Prep the chicken: Slice each chicken breast horizontally to make two thinner cutlets. If using thighs, leave as is.
Lightly pound thicker spots to even thickness for consistent cooking.
Marinate: In a bowl, mix buttermilk, hot sauce, and salt. Add chicken and coat well. Cover and chill for at least 30 minutes, up to 4 hours.
This tenderizes and seasons the meat.
Make the breading: In a shallow dish, combine flour, cornstarch, paprika, garlic powder, onion powder, black pepper, salt, and cayenne. Stir to blend evenly.
Preheat the air fryer: Set to 375°F (190°C) for 5 minutes. A hot basket helps crisp the coating.
Coat the chicken: Working one piece at a time, let excess marinade drip off.
Dredge in the flour mixture, pressing to help the coating stick. For extra crunch, dip back into the marinade quickly and dredge again for a double coat.
Oil the surface: Lightly spray both sides of each breaded piece with oil. This is key for even browning in the air fryer.

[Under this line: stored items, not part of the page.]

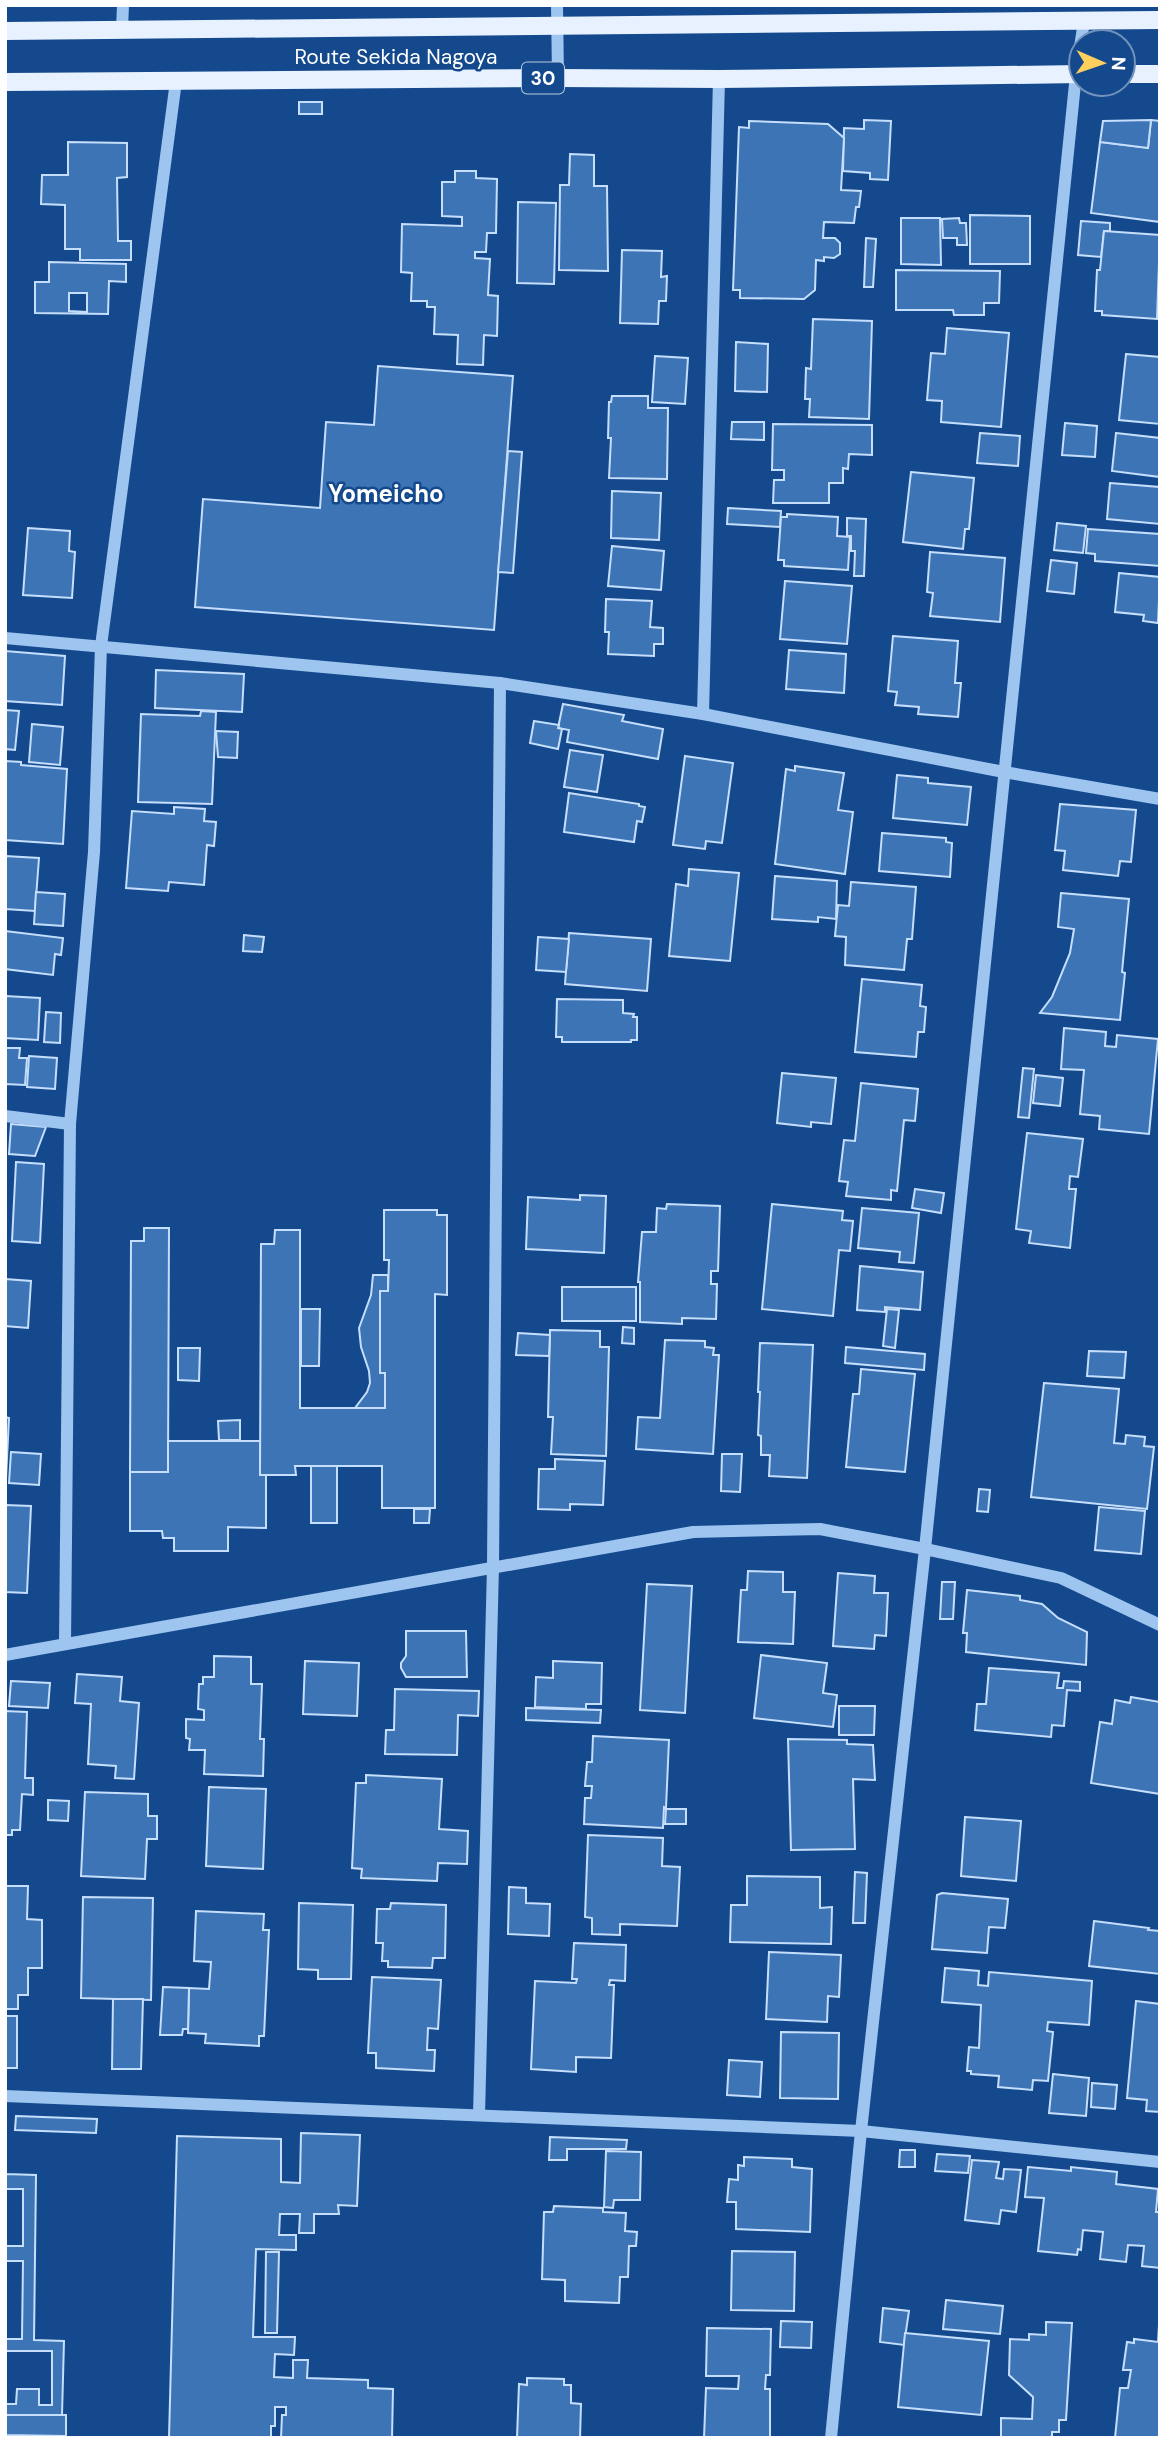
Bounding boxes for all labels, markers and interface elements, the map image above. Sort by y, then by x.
north arrow [1067,28,1137,98]
street label: Route Sekida Nagoya [295,43,498,71]
text: N [1106,56,1131,71]
road number: 30 [522,62,564,94]
district label: Yomeicho [328,478,444,509]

Arrange in the basket: Place chicken in a single layer with space between pieces.
Don’t crowd. Work in batches if needed.
Air fry: Cook at 375°F (190°C) for 6–8 minutes. Flip, spray again, and cook 5–7 more minutes until golden and the internal temp hits 165°F (74°C).
Thighs may need a minute or two more.
Toast the buns: While the chicken rests 2–3 minutes, lightly butter or mayo the buns and toast them in the air fryer at 350°F for 1–2 minutes or in a skillet until golden.
Mix the sauce: Stir together mayo, mustard, honey, hot sauce, and a pinch of salt. Adjust heat and sweetness to taste.
Optional slaw: Toss cabbage with mayo, vinegar, sugar, salt, and pepper. Keep it light so it doesn’t make the bun soggy.
Assemble: Spread sauce on buns.
Add lettuce or slaw, the chicken, pickles, and tomato if you like. Top with more sauce and the bun.